Seattle banker Dexter Horton (1825-1904) is said to be the first Seattle graduate of a Chautauqua literary correspondence course and he helped organized the Rainier Chautauqua Literary and Scientific Circle through the Young People's Literary Society of the First Baptist Church of Seattle. The group first met on September 23, 1884, in the parlors of the First Baptist Church at 4th Avenue and Cherry Street. The following week they began to pursue an evening course of study.

An Escape From Noxious Vapors

The next two seasons, the week-long assemblies met at Gardiner's Beach just south of Alki Point. In August 1887, the Puget Sound Chautauqua incorporated and in 1888 the group selected Tramp Harbor on Vashon Island for a permanent home. The site grew to 600 acres with two miles of scenic shoreline, a hotel, dozens of cottages on two miles of streets, parks, viewpoints, a steamer dock, and a 1200 seat pavilion. Advertisements promised that "families may escape the noxious vapors and the immoral influences of a crowded city and combine health, instruction and pleasure" (Portage).

In 1889, organizers offered campfires, excursion cruises, clambakes, concerts, and art instruction in addition to Biblical sermons and lectures on zoology of the Bible, Greek customs, temperance, and the natural history of mollusks, clams, and mussels.

A Most American Thing

President Theodore Roosevelt (1858-1919) called Chautauqua, "the most American thing in America" (Portage). Nationally, the movement reached 5,000 cities and towns a year by the first years of the twentieth century. During the 1910s, 20 million people a year attended assemblies.

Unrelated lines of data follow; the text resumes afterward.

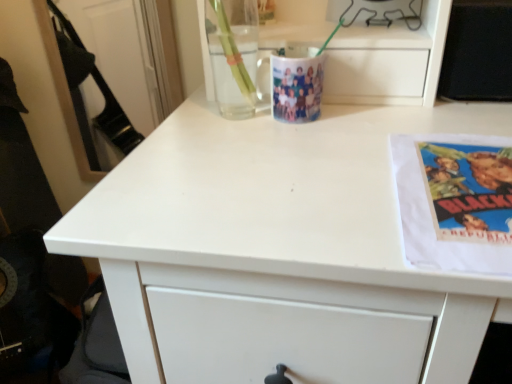
Question: From the image's perspective, is metallic wire at upper center above or below white paper at right?

Choices:
 (A) above
 (B) below

Answer: (A)

Question: Does point (346, 0) appear closer or farther from the camera than point (480, 157)?

Choices:
 (A) closer
 (B) farther

Answer: (B)

Question: Considering the real-world distances, which object is farthest from the metallic wire at upper center?

Choices:
 (A) transparent glass mug at upper center
 (B) white paper at right

Answer: (B)

Question: Estimate the real-world distances between objects in this image. Which object is closer to the metallic wire at upper center?

Choices:
 (A) transparent glass mug at upper center
 (B) white paper at right

Answer: (A)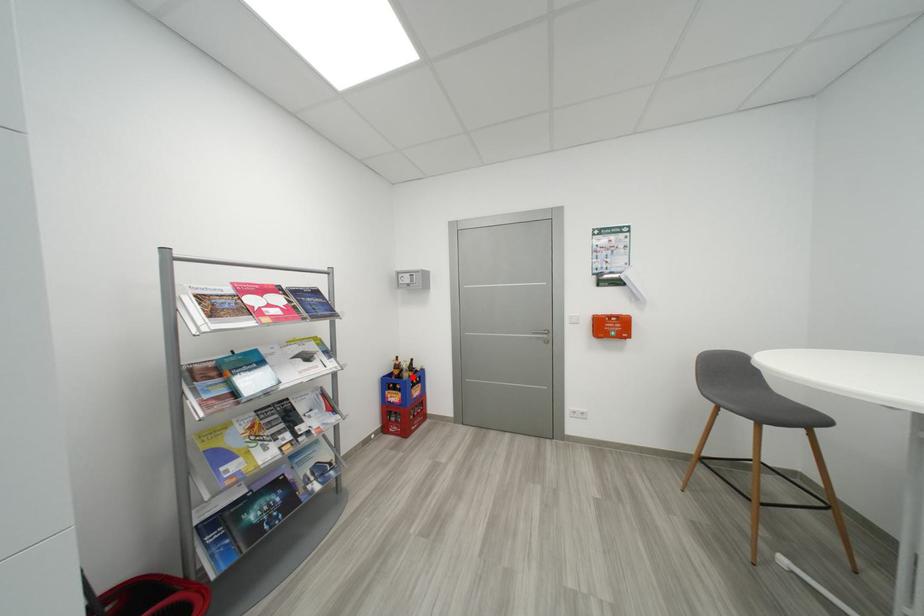
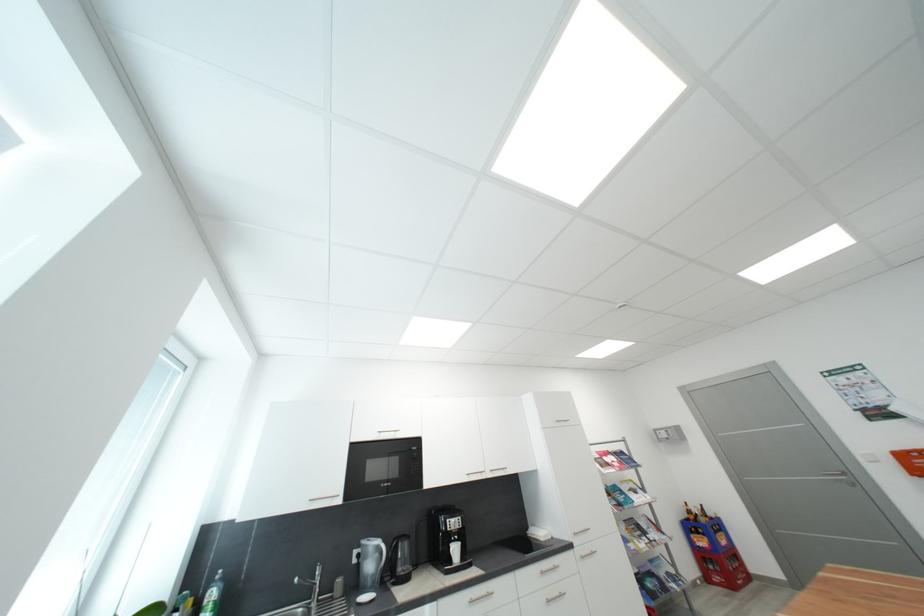
Question: I am providing you with two images of the same scene from different viewpoints. A red point is shown in image1. For the corresponding object point in image2, is it positioned nearer or farther from the camera?

Choices:
 (A) Nearer
 (B) Farther

Answer: (A)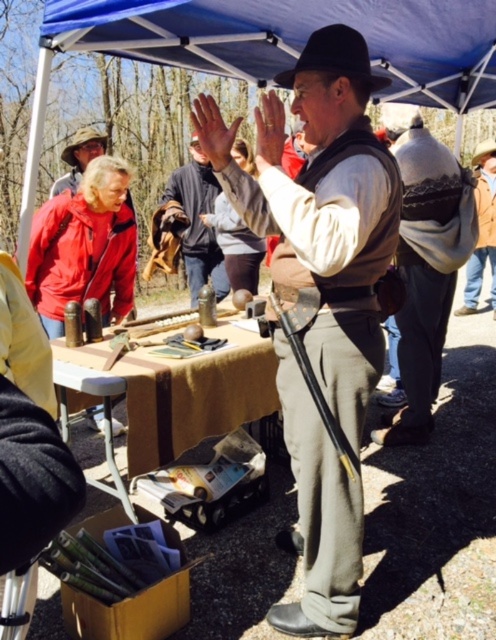
You are a visitor at the event and want to take a photo of the yellow fabric table at center and the matte brown vest at center. Which object should you focus on first to ensure both are in the frame?

The matte brown vest at center is positioned on the right side of the yellow fabric table at center, so you should focus on the yellow fabric table at center first to ensure both are in the frame.

You are an event organizer setting up a photo shoot under the blue canopy tent. You need to ensure that the blue fabric canopy at upper center does not block the smooth skin hand at center in the photos. Based on their height difference, will the canopy interfere with capturing clear shots of the hand?

The blue fabric canopy at upper center is much taller than the smooth skin hand at center, so it will not block the hand in the photos.

You are standing in the center of the tent and want to locate the matte brown vest at center. According to the coordinates provided, in which direction should you move to find it?

The matte brown vest at center is located at coordinates point (330, 221). Since you are at the center of the tent, you should move slightly to the left and forward to reach it.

Traveling programs arranged by national booking agents began to eclipse local assemblies and in 1909 the Vashon group found it necessary to reorganize. In 1912, the Vashon location was renamed Ellisport, but the annual meetings there never managed to regain the popularity of earlier years. Chautauqua vanished from Puget Sound and from the nation during the 1920s. There have been several Chautauqua revivals in recent decades.

Summer schools, correspondence and continuing education courses, and civic, fraternal and youth organizations across the country can trace their origins to the Chautauqua Movement.

Sources:
Charles Payton, "The Spirit of Chautauqua," Portage, Vol. 3 (Spring 1982), pp. 22-23; Seattle Post-Intelligencer, September 19, 1884, p. 1; Ibid., September 25, 1884, p. 2; Ibid., July 18, 1886, p. 1.